In comparison, government workers have 100 per cent of their accommodation costs covered (when they stay in hotels) and get just under $140 per day for food and incidental costs. 

Shene Catholique Valpy Kids

Catholique-Valpy’s children Kairo, 9, Sahᾴí̜ʔᾳ, 8, and Náʔël, 5, hold their new baby brother Kenzo. (Submitted by Shene Catholique-Valpy)

Catholique-Valpy was grateful to receive an unspecified amount of additional financial support from the Northern Birthwork Collective, which made funding available for families being sent to Alberta to give birth.

“I couldn’t have imagined it if we didn’t have that support,” she said.

Since the health authority permitted people to choose a birth site outside the arranged Edmonton services, Catholique-Valpy ultimately decided to have her child in Red Deer, Alta., so she could live with her best friend and her family in Blackfalds, about 15 minutes away from the hospital. That also meant she had to find a healthcare provider on her own.

She and her family flew from Yellowknife to Edmonton on Jan. 10. The stress of travelling during the final weeks of pregnancy with three young children during a pandemic was compounded by the uncertainties surrounding the displacement. 

“Because we didn’t know how long we were going for, that was hard to wrap [our] head around,” she said. “Knowing that we’d come back with one more child is just kind of stressful to think of how it was going to be, travelling back home with a newborn.”

Complications during and after birth 

Despite having delivered three babies naturally and without complications, Catholique-Valpy went into pre-term labour one week after arriving in Alberta. Her baby was breech, meaning it hadn’t turned to a head-first position, so she had an emergency C-section on Jan. 18 to deliver her fourth child. 

“I fully believe that if I was at home and I wasn’t stressed out and I didn’t have to travel, I wouldn’t have gone through pre-term labour and I wouldn’t have had the emergency C-section,” she said. 

Shene Catholique Valpy And Kenzo

Catholique-Valpy holds her newborn son, Kenzo. (Submitted by Shene Catholique-Valpy)

Three days after getting back from the hospital, her best friend’s daughter contracted COVID-19 and it quickly spread through the household. Catholique-Valpy had to isolate with her newborn for three weeks, away from her partner and other three children.

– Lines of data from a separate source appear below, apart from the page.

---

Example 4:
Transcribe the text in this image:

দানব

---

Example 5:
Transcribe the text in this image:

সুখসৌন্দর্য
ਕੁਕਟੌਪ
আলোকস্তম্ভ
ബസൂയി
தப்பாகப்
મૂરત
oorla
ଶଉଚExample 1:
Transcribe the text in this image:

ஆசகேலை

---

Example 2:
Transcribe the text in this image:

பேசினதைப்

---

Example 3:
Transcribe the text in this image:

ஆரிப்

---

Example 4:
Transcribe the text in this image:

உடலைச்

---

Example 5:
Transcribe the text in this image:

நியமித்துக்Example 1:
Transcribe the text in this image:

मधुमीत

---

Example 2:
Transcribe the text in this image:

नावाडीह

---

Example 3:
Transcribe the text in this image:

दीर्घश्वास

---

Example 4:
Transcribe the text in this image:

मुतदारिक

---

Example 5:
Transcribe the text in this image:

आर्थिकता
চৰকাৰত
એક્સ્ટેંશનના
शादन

She and her family were finally able to return to Yellowknife on Feb. 7. 

Even though her newborn baby is now happy and healthy, she said she is disappointed he now carries an Alberta birth certificate. 

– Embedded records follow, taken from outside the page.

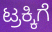
ಟ್ರಕ್ಕಿಗೆ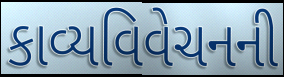
કાવ્યવિવેચનની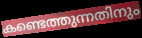
കണ്ടെത്തുന്നതിനുംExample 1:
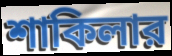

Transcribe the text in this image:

শাকিলার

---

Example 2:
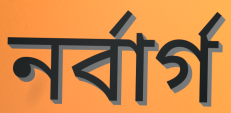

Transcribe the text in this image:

নর্বার্গ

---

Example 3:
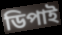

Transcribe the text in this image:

ডিপাই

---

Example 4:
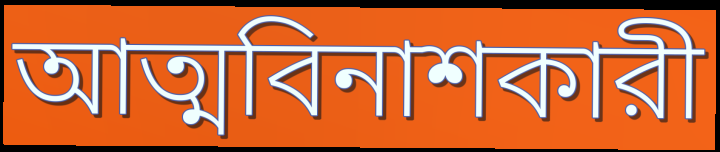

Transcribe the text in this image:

আত্মবিনাশকারী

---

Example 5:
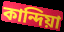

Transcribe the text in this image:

কান্দিয়া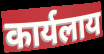
कार्यलायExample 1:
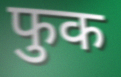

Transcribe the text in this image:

फुक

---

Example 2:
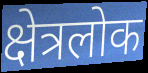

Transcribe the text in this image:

क्षेत्रलोक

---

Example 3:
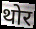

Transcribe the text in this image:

थोर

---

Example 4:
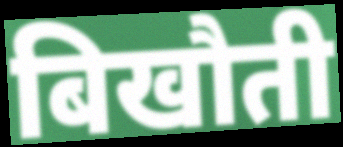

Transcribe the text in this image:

बिखौती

“For me, it’s a sense of identity,” said Catholique-Valpy.

“It shows where you’re from and where you’re born and raised. And Alberta is not our home, so it was always really important for us to have N.W.T. birth certificates.” 

Catholique-Valpy says her experience was unnecessary and could have been avoided — she thinks there should be a greater emphasis on hiring more nurses at Stanton.

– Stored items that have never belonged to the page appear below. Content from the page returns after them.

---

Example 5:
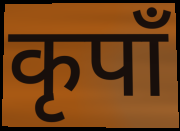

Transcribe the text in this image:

कृपाँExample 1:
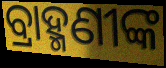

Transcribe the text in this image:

ବ୍ରାହ୍ମଣୀଙ୍କ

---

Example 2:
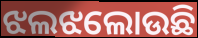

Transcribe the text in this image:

ଝଲଝଲୋଉଛି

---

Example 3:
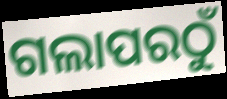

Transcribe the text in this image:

ଗଲାପରଠୁଁ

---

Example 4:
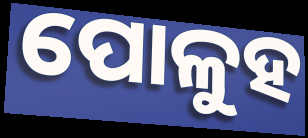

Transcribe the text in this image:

ପୋଳୁହ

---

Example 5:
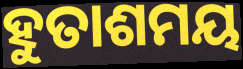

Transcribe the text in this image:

ହୁତାଶମୟ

“It’s just unfortunate that they had to send mothers away, especially during a pandemic. I don’t think that was the smartest thing to do, and the best choice,” she said. 

“There are a lot of scared moms out there and a lot of moms travelling, not just from Yellowknife, but from northern communities who have to leave their families, and they’re already having to travel so far from their community, and their home, and their kids. And I am hoping that the policy changes for medical travel because the medical travel policy is a joke.”